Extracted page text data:
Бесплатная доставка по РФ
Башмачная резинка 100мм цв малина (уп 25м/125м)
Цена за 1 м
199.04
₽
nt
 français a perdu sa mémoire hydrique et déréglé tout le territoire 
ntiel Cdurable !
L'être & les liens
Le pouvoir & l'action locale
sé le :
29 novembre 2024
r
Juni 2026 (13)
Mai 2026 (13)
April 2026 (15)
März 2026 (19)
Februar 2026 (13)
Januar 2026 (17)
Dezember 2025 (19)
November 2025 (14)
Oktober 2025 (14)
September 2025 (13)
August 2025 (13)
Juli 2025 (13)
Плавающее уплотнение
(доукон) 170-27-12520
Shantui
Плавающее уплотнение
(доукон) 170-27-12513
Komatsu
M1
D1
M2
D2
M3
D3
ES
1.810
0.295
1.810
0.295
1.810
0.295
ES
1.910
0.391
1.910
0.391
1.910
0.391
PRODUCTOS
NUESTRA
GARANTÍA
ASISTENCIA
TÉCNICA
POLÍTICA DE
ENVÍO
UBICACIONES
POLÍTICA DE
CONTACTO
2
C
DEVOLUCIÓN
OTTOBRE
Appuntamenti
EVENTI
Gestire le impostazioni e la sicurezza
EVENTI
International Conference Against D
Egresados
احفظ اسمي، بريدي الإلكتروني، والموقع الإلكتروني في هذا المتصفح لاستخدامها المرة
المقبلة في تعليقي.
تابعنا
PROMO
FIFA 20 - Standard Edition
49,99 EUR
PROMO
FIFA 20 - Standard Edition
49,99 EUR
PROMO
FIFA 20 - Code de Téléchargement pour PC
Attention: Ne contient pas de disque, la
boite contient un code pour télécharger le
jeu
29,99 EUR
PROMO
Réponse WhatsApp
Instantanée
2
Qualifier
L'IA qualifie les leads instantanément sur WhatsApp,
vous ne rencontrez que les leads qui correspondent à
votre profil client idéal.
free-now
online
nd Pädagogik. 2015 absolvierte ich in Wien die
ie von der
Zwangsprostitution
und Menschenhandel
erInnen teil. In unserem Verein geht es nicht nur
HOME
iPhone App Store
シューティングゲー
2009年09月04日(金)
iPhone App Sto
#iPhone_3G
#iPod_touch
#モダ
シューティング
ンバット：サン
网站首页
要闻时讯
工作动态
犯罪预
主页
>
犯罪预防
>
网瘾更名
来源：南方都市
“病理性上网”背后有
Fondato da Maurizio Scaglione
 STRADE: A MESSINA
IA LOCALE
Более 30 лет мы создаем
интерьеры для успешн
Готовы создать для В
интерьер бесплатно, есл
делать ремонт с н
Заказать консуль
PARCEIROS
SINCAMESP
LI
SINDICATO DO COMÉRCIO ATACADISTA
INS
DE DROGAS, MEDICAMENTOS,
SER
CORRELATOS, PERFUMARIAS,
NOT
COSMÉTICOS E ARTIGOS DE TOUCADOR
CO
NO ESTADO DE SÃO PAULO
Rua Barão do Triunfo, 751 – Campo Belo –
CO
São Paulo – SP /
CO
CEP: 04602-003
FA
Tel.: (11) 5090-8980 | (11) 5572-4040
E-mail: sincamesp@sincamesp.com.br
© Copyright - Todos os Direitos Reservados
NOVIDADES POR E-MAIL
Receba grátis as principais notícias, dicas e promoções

**Assigned task:**
Where a line of the data above includes the string "pour", pull it out.

**Task response:**
FIFA 20 - Code de Téléchargement pour PC
boite contient un code pour télécharger le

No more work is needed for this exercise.